10 Ekim’in 10. yılında 10 kavram -III



10 Ekim Avukat Komisyonu’nun çağrısıyla, 10 Ekim Katliamı’nın 10. yılı vesilesiyle yürütülen kolektif bir çalışma sonucunda ortaya çıkan yazı dizisinin bir parçası


Devlet Babayı Kızdırmanın Olağan ve Olağanüstü Halleri: Bir Katliamın Anatomisi

Gökçer Tahincioğlu

10 Ekim sadece Cumhuriyet tarihinin en büyük terör saldırısı değil, aynı zamanda Türkiye tarihi açısından bir dönemecin sorunsuz geçilebilmesi açısından dönüm noktası özelliği taşıyan bir katliam. Bu yüzden yargılama sürecine de sadece cezalandırılacak faillerin bulunması, cezasızlık politikasına karşı mücadele yürütülmesi olarak bakılamaz. Yargılama süreci aynı zamanda 10 Ekim’in araçsallaştırılmasına yönelik bir direniş, bir baş kaldırı anlamında taşıyor. Her yıl ısrarla gar meydanına çıkmak, yaşamını yitirenlerin öykülerini anlatmak, katliama giden yolların yapı taşlarını işaret etmek ve barışta tıpkı o gün olduğu biçimde ısrar etmek gibi dönüştürmenin yolu bu ısrardan geçiyor.

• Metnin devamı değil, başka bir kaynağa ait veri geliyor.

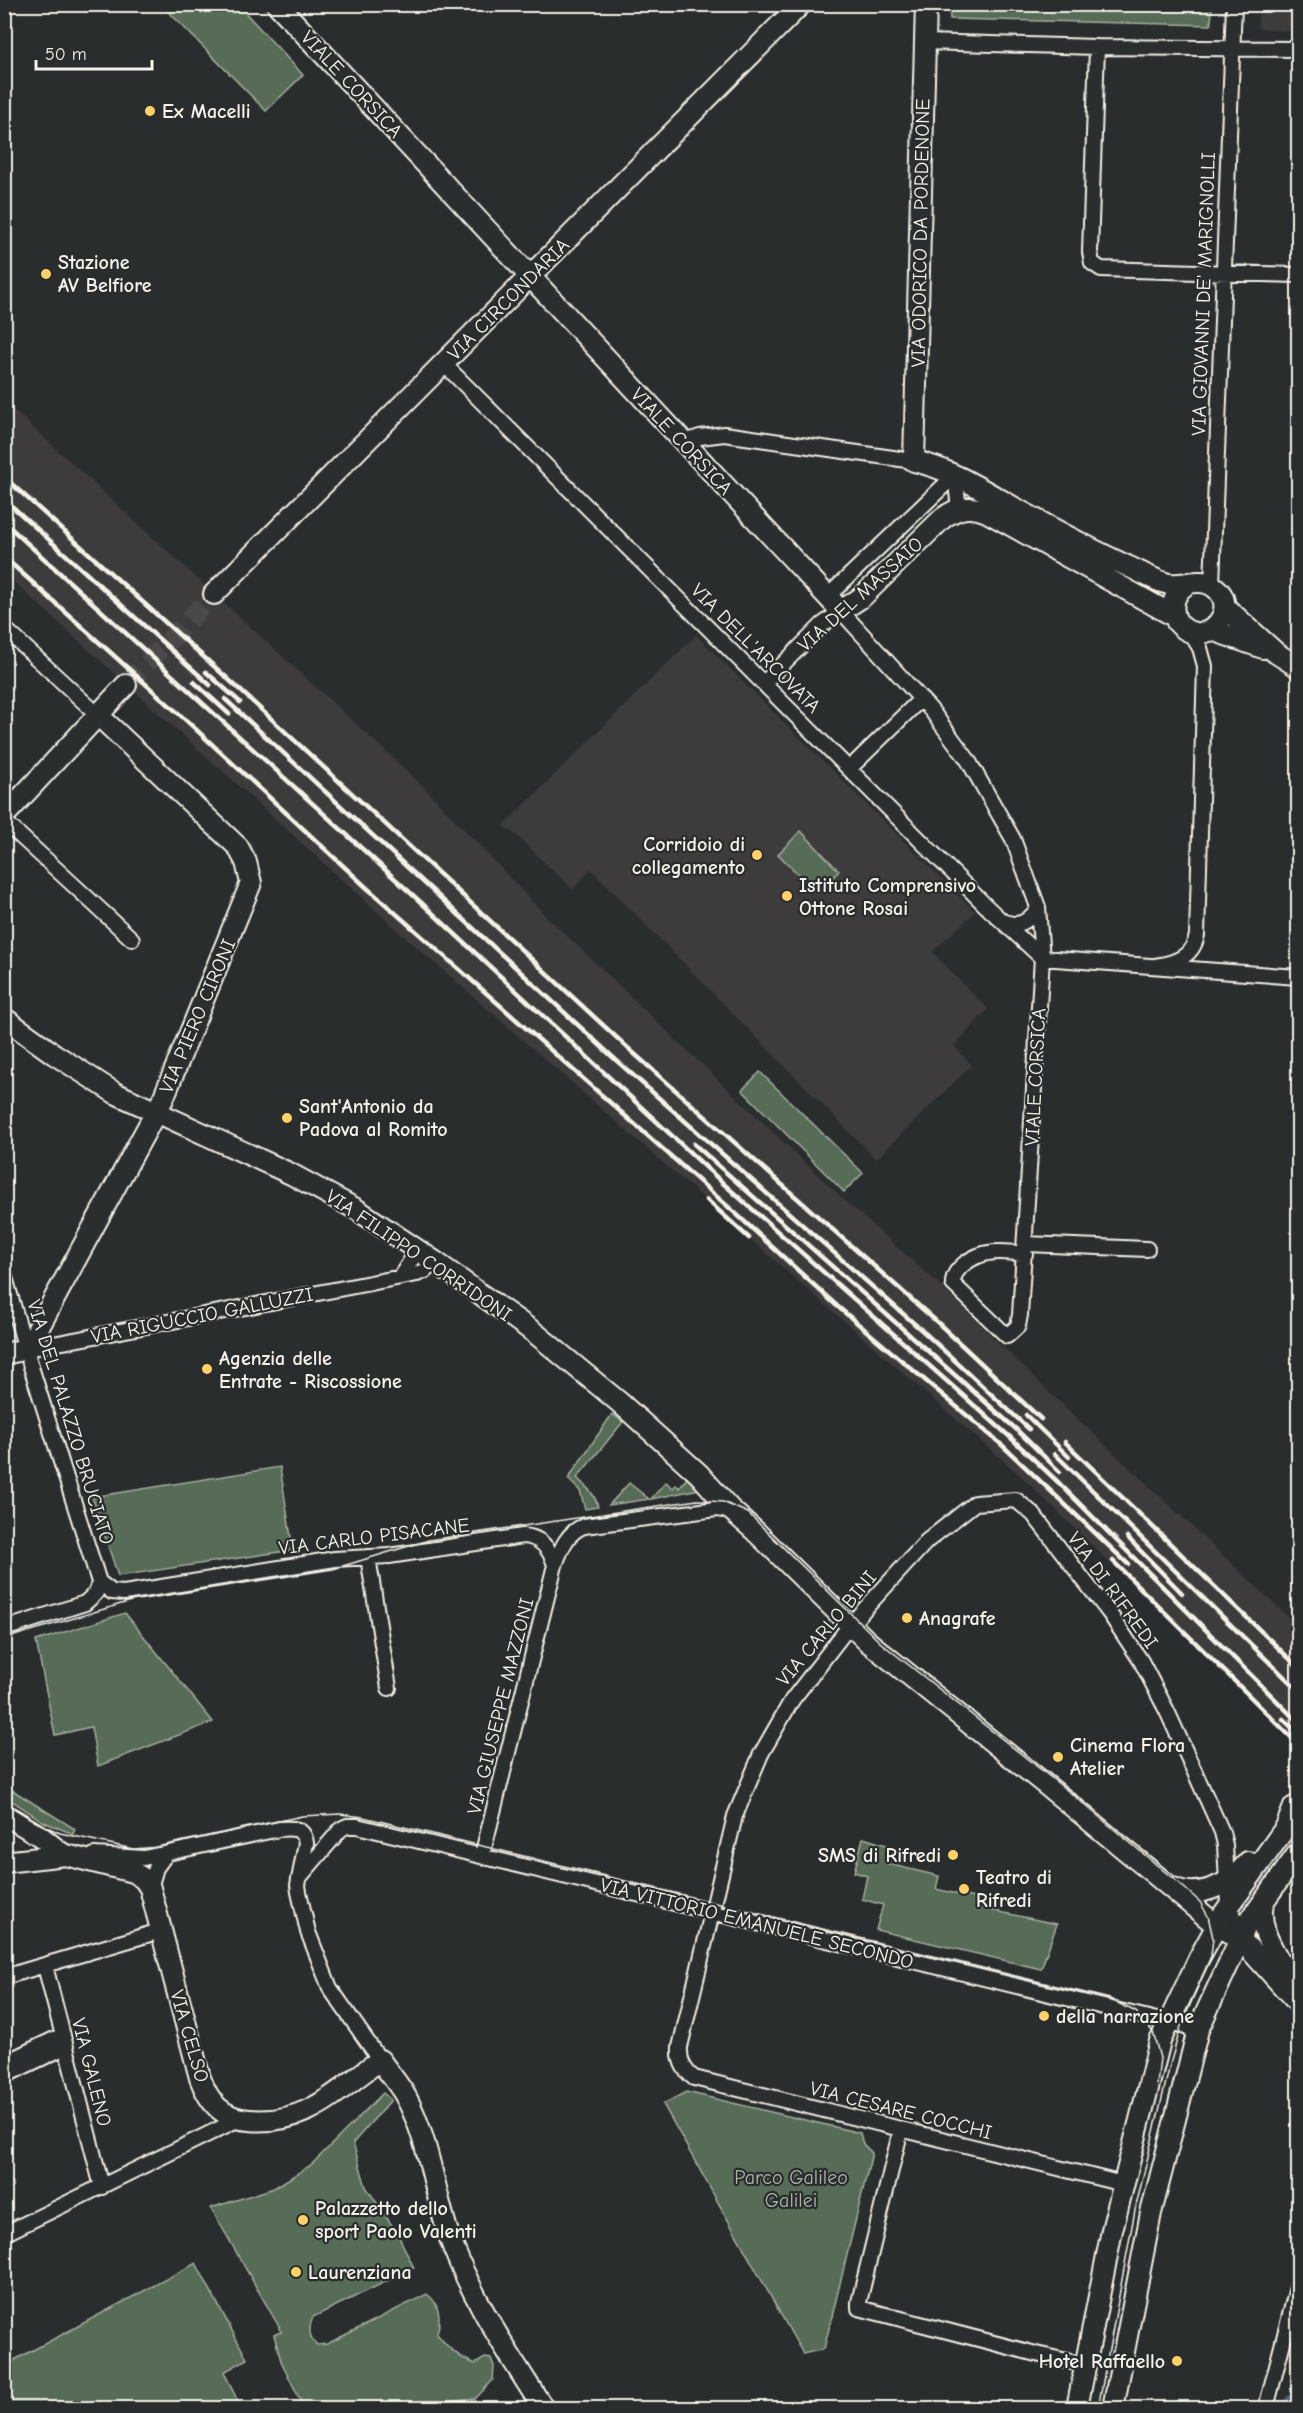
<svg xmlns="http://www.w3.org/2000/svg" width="1303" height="2413" viewBox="0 0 1303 2413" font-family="'Comic Neue',sans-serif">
<rect width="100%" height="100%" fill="#2a2d2e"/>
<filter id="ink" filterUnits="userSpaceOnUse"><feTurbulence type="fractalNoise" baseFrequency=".0167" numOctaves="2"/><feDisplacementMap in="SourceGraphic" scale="12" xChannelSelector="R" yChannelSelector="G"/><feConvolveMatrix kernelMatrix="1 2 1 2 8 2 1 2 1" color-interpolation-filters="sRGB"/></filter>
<g filter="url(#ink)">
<path fill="#3e3a3b" d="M 1258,5 L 1298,5 L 1298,32 L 1258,28 Z
M 4,401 L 419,782 L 544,914 L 843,1199 L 940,1285 L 1051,1394 L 1298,1626 L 1298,1746 L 1022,1477 L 404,936 L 5,574 Z
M 696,635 L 975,912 L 932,952 L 988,1009 L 954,1046 L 972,1065 L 876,1159 L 591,869 L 573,890 L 517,836 L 503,826 Z"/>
<path fill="#576c57" stroke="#a6aea0" stroke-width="1.5" d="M 162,5 L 238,5 L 303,75 L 266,111 Z
M 949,5 L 1212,5 L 1211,25 L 950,19 Z
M 801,831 L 839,871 L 817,893 L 778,854 Z
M 760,1072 L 863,1173 L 844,1192 L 742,1090 Z
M 612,1414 L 623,1422 L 577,1478 C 586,1487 595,1493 598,1507 L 585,1509 L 580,1491 L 568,1479 Z
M 280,1467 L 293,1550 L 118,1576 L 92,1497 Z
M 689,1475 L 704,1488 L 651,1499 L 666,1482 L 673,1488 L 676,1485 L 679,1488 Z
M 629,1483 L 649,1499 L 609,1505 Z
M 125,1613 L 213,1722 L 98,1766 L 91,1727 L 55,1735 L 36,1641 Z
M 4,1785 L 75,1829 L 73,1834 L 44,1822 L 5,1796 Z
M 863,1838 L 893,1847 L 888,1864 L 939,1876 L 936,1889 L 987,1901 L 985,1909 L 1057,1924 L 1041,1969 L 876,1930 L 883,1905 L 862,1899 L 867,1876 L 854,1872 Z
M 686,2092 L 860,2133 L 863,2144 L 872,2153 L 824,2349 L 803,2354 L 663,2104 Z
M 383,2093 L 391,2100 L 353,2143 L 366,2187 L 397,2233 L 414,2268 L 313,2317 C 308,2328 308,2337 317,2345 L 327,2344 L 427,2294 C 440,2303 441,2320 437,2334 C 448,2348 458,2357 475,2364 L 485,2358 L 491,2359 L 494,2366 L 493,2380 L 475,2399 L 396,2408 L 304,2408 L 281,2361 L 274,2335 L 282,2332 L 211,2208 L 274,2188 L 311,2165 Z
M 196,2263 L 247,2359 L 224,2372 L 241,2408 L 5,2408 L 5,2365 Z"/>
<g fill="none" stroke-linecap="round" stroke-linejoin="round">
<path stroke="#4e6070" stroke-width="28" d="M 1297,2408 L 1298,2405"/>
<path stroke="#484a4a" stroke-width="20" stroke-dasharray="20 10" stroke-linecap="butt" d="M 126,685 L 214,594"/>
<g stroke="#f4f1e8" stroke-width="18">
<path id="street" d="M 924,42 L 1097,47 L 1298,49
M 1097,47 L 1090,252 L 1092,263 L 1101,269 L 1298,275
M 444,364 L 988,908 L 1042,958
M 684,442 L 700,437 L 724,434 L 914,461
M 955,475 L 959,509
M 1212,585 L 1234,4
M 827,597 L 955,475
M 4,628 L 98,715
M 764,683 L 822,625 L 841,611 L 931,710 L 968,760 L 1013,839 L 1038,907 L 1042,958 L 1020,1315 L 1018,1326 L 1007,1336 L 953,1284 C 953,1275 957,1270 964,1264 C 983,1249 1002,1251 1025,1254
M 850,768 L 921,699
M 4,821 L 132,939
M 1002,921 C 1019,928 1027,922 1038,909
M 1042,958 L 1298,977
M 1155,966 C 1175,963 1193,957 1197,935 L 1205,666 L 1200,648 L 1190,632
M 1026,1244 L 1147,1249
M 4,1274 L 32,1370 L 99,1582 L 112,1592 L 124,1593 L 335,1559 L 389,1556 L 523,1536 C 541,1537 550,1549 555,1565
M 400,1277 L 418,1250
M 27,1349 L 417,1274 L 425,1271 L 434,1261
M 368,1557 L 389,1688
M 4,1629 L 85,1603 L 96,1593 L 99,1582
M 94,1855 L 144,1858 L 279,1829 C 292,1828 304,1827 306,1843 L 298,1885 L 299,1892 L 308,1932 L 330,1988 L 380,2060
M 482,1856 L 555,1565 C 561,1549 567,1532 584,1526 L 717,1509 L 733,1512
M 299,1878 L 341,1829 L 347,1826 L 357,1826 L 1198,2030
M 150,1888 L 156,1868 L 166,1854
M 45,1966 L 102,2187
M 4,1977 L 160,1931
M 4,2063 L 63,2035
M 4,2076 L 65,2047
M 901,2129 L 859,2302 L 859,2308 L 1036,2354 L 1085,2365
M 1123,2184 L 694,2078 C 683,2070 679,2060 680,2047 L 735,1816 L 761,1754 L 792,1700 L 850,1625 L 927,1541 L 975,1503 L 1016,1500 L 1033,1514 L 1110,1614 L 1141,1661 L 1167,1711 L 1222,1832 L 1225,1845 L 1228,1903 L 1245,1940
M 4,2234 L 239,2119
M 1266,2408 L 1298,2284"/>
</g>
<g stroke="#f4f1e8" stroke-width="24">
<path id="secondary" d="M 277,4 L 841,611 L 862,597 L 943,518 C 958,507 970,505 987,512 L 1174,616
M 926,4 L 914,461 C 950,469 981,489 1013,507 C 1051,528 1088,548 1127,566 C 1139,571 1152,579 1165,583 C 1181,588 1199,576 1213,586 C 1244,607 1205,655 1177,622 C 1170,607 1173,593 1187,584
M 214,594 L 801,4
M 1225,607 L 1276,653 L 1298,667
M 1212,630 L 1263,648
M 4,816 L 126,685
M 4,1018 L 54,1054 L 115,1093 L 291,1174 L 356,1209 L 434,1261 L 535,1333 L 619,1402 L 699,1474 L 730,1509 L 755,1531 L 867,1641 L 1067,1802 L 1210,1920 L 1243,1942 L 1298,2003
M 4,1354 L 27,1349 L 163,1099 L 251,883 L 246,862 L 238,847 L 98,715
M 4,1814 L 40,1836 L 64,1855
M 4,1862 L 66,1855 L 133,1872 L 144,1879 L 150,1888 L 200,2078 C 209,2102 221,2118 249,2120 C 308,2125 335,2092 380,2060 C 388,2072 399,2084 406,2097 C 429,2140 434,2191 449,2236 C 471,2298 509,2354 543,2408
M 1171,1887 C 1199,1901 1231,1884 1248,1862
M 1263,1903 C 1257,1933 1278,1955 1290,1981
M 1077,2408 L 1112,2230 L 1160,2041 L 1199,1958 L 1222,1916 L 1286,1827 L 1294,1807
M 1113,2408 L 1151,2213 L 1198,2030 L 1246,1926 L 1298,1853"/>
</g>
<use href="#street" stroke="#2a2d2e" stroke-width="14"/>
<use href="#secondary" stroke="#2a2d2e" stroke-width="20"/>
<path stroke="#f4f1e8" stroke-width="1.5" d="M 4,1639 L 131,1601 L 333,1569 L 429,1540 L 697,1500 L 723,1502 L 748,1513 L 881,1643 L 1073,1795 L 1182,1886 L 1200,1902 L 1208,1916 L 1213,1938 L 1211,1956 L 1181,2026 L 1171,2061 L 1135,2210 L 1098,2408
M 4,1802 L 36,1822 L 60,1833 L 133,1849 L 160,1847 L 302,1816 L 340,1814 L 363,1817 L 1110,1999 L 1136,2012 L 1153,2032 L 1160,2058 L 1157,2085"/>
<path stroke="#f4f1e8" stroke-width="4.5" d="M 4,477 L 227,678 L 629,1049 L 936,1321 L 1041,1419
M 4,499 L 210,685
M 4,522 L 426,907 L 725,1185 L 1010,1437 L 1059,1483 L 1298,1722
M 4,557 L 188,722 L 366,887 L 733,1211 L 837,1306 L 1002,1445 L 1128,1564
M 206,672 L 240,702
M 194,682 L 229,714
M 225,699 L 617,1061 L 926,1334 L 1029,1429
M 694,1144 L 1017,1430 L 1060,1472
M 707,1200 L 749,1238
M 1026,1415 L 1069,1457
M 1065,1442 L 1298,1667
M 1055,1454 L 1298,1690
M 1127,1537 L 1182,1593
M 1113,1561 L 1298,1744
M 1283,1719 L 1298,1733"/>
</g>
</g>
<g fill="#ffd166" stroke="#2a2d2e" stroke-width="2">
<circle cx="150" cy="111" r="6"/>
<circle cx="46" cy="274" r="6"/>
<circle cx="757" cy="855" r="6"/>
<circle cx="787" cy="896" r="6"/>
<circle cx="287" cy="1118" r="6"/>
<circle cx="207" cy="1369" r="6"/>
<circle cx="907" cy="1618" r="6"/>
<circle cx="1058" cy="1757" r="6"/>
<circle cx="953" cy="1855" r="6"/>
<circle cx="964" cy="1889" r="6"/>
<circle cx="1044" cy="2016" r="6"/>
<circle cx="303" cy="2220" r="6"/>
<circle cx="296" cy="2272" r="6"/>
<circle cx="1177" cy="2361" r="6"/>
</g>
<g text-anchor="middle" stroke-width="4.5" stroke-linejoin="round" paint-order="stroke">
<g font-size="20" fill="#f4f1e8" stroke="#2a2d2e">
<text transform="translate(352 84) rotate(47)" y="7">VIALE CORSICA</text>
<text transform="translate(920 233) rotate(-89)" y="7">VIA ODORICO DA PORDENONE</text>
<text transform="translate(1203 294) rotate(-88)" y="7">VIA GIOVANNI DE' MARIGNOLLI</text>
<text transform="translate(508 299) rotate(-45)" y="7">VIA CIRCONDARIA</text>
<text transform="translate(682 441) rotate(47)" y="7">VIALE CORSICA</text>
<text transform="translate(860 594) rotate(-42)" y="7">VIA DEL MASSAIO</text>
<text transform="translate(756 648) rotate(45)" y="7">VIA DELL'ARCOVATA</text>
<text transform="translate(197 1016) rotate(-67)" y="7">VIA PIERO CIRONI</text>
<text transform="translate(1035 1077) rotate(-87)" y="7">VIALE CORSICA</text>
<text transform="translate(419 1255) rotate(34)" y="7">VIA FILIPPO CORRIDONI</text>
<text transform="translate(202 1315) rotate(-11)" y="7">VIA RIGUCCIO GALLUZZI</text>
<text transform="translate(71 1422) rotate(73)" y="7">VIA DEL PALAZZO BRUCIATO</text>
<text transform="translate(374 1536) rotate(-7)" y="7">VIA CARLO PISACANE</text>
<text transform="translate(1113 1590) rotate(54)" y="7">VIA DI RIFREDI</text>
<text transform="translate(826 1628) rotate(-50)" y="7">VIA CARLO BINI</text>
<text transform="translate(500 1706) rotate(-76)" y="7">VIA GIUSEPPE MAZZONI</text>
<text transform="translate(757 1923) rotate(14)" y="7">VIA VITTORIO EMANUELE SECONDO</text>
<text transform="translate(190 2036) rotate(74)" y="7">VIA CELSO</text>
<text transform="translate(92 2072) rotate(76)" y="7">VIA GALENO</text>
<text transform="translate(901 2110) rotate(14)" y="7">VIA CESARE COCCHI</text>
</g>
<g font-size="20" font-weight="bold" fill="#f4f1e8" stroke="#2a2d2e" text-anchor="start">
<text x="162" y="118">Ex Macelli</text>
<text x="58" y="269">Stazione<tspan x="58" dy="23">AV Belfiore</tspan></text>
<text x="745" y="851" text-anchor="end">Corridoio di<tspan x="745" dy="23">collegamento</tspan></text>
<text x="799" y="892">Istituto Comprensivo<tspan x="799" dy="23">Ottone Rosai</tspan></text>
<text x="299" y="1113">Sant'Antonio da<tspan x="299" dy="23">Padova al Romito</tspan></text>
<text x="219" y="1365">Agenzia delle<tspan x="219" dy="23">Entrate - Riscossione</tspan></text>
<text x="919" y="1625">Anagrafe</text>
<text x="1070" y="1752">Cinema Flora<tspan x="1070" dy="23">Atelier</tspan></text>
<text x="941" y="1862" text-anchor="end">SMS di Rifredi</text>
<text x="976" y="1884">Teatro di<tspan x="976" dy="23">Rifredi</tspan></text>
<text x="1056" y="2023">della narrazione</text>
<text x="315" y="2215">Palazzetto dello<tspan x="315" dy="23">sport Paolo Valenti</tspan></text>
<text x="308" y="2279">Laurenziana</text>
<text x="1165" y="2368" text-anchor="end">Hotel Raffaello</text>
</g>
<g font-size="20" fill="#adb5a7" stroke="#2a2d2e">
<text x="791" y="2184">Parco Galileo<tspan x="791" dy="23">Galilei</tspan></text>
</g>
</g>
<rect width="1303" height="2413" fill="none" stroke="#2a2d2e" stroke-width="24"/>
<rect x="12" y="12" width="1279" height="2389" fill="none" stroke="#f4f1e8" stroke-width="2" filter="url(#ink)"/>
<path d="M36 60v9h116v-9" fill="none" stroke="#f4f1e8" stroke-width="3"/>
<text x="45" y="60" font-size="18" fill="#f4f1e8" stroke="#2a2d2e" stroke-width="4.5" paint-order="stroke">50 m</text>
</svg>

Binbir mücadele ile aralanan katliamın üstüne örtülen meşruiyet perdesini yırtıp geçmenin yolu bu şekillerde yürütülen türlü kelimenin tüm zihinlerde yerli yerine oturması da Barış’ın dilini kurabilmek de bu mücadeleyle mümkün.

O gün Veysel’in çağla yeşili gözleri için birlikte ağlayabilir, çocuk kelimesiyle ölüm kelimesini birbirinden en uzak mesafeye koyabiliriz.